The six-speed automatic has only "drive" and "low" selectors, equipped instead with a technology called continuously variable transmission. A pulley arrangement seamlessly picks the right ratios, giving higher fuel economy and better acceleration.
Underneath, Freestyle rests on a Volvo XC90 crossover chassis. The 3L V-6 grinds out enough power to go from 0 to 60 mph in a crisp 8.5 seconds

Nissan Murano
Base Price: $27,000
Power: FWD
Mileage (mpg): 20 city/25 hwy

The Nissan Murano is a twin to the FX35, a smaller version of FX45. Murano works off the same sporty platform as the Nissan Altima.
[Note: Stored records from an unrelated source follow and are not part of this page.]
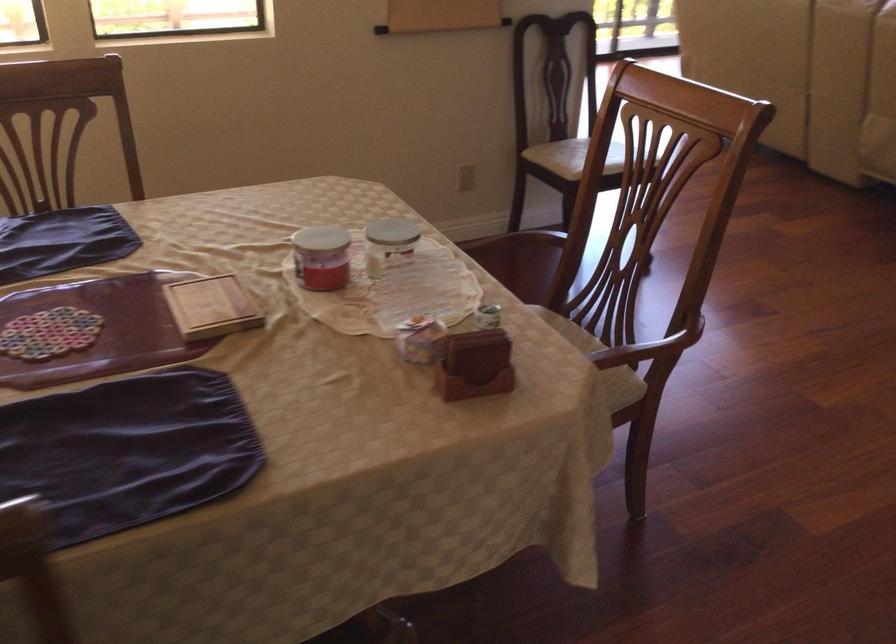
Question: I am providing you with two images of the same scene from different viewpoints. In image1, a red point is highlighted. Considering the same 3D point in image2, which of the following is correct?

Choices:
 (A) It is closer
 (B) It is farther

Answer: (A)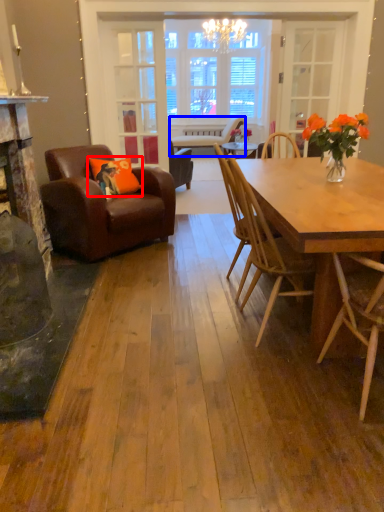
Question: Among these objects, which one is farthest to the camera, pillow (highlighted by a red box) or chair (highlighted by a blue box)?

Choices:
 (A) pillow
 (B) chair

Answer: (B)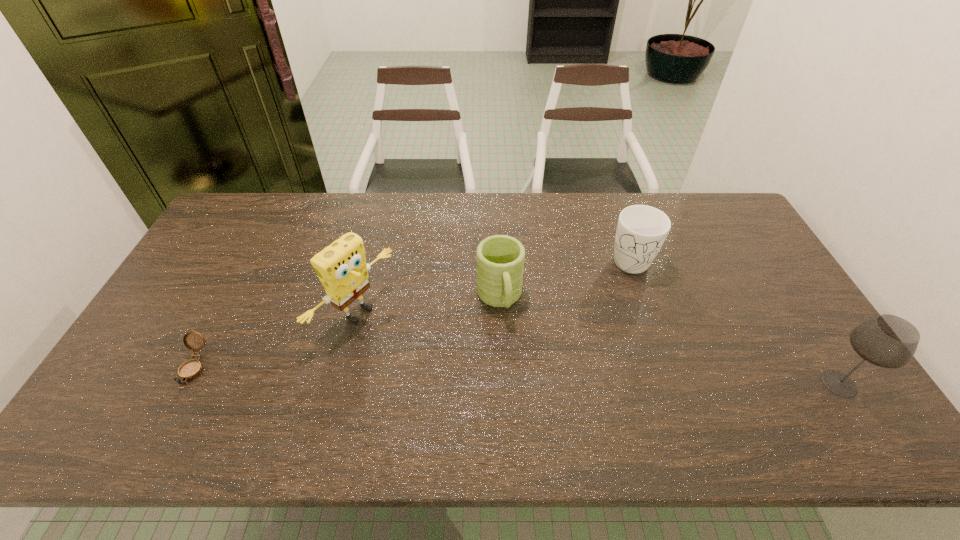
The height and width of the screenshot is (540, 960). Find the location of `object that is positioned at the near left corner`. object that is positioned at the near left corner is located at coordinates (191, 369).

Where is `object positioned at the near right corner`? This screenshot has height=540, width=960. object positioned at the near right corner is located at coordinates (888, 341).

The width and height of the screenshot is (960, 540). Identify the location of vacant region at the far edge of the desktop. (512, 227).

Identify the location of free location at the near edge of the desktop. This screenshot has width=960, height=540. (216, 372).

In the image, there is a desktop. Find the location of `vacant space at the far left corner`. vacant space at the far left corner is located at coordinates (249, 204).

Find the location of a particular element. free space at the far right corner of the desktop is located at coordinates (726, 202).

I want to click on free space at the near right corner, so click(x=795, y=399).

Locate an element on the screen. Image resolution: width=960 pixels, height=540 pixels. vacant area between the leftmost object and the sponge is located at coordinates (276, 340).

At what (x,y) coordinates should I click in order to perform the action: click on empty space between the fourth object from right to left and the left mug. Please return your answer as a coordinate pair (x, y). Looking at the image, I should click on (428, 306).

This screenshot has height=540, width=960. In order to click on free space that is in between the compass and the fourth object from right to left in this screenshot , I will do `click(276, 340)`.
A leather package is optional, as are other upscale luxuries, but at a base of $27,000 it costs little more than half its FX45 cousin.

Some SUVs behave like CUVs even though they're not technically crossover vehicles. These machines were designed from the ground up, so they can't be called a spin-off from a car, minivan, or truck.

Range Rover HSE
Great off road or on long trips. Permanent 4WD configuration. Luxury package includes a heated steering wheel.

Jeep Liberty Renegade
Comes with a row of roof-mounted spotlights. A bargain at the low end of the price scale.

Subaru Outback
Not much crossover – it's a 4WD station wagon. Designed for bad weather or treacherous roads, not off-roading.

Volvo XC90
Rides like a much larger vehicle. Great for long drives. Styling mixes traditional Volvo and aggressive SUV touches.

Mercedes-Benz M-Class
An early non-crossover that feels compact by today's standards. Comes with leather, wood interiors, navigation system, and heated seats.

Volkswagen Toureg
Cross-country cruiser. The smooth ride stiffens with an optional suspension setting when going off pavement.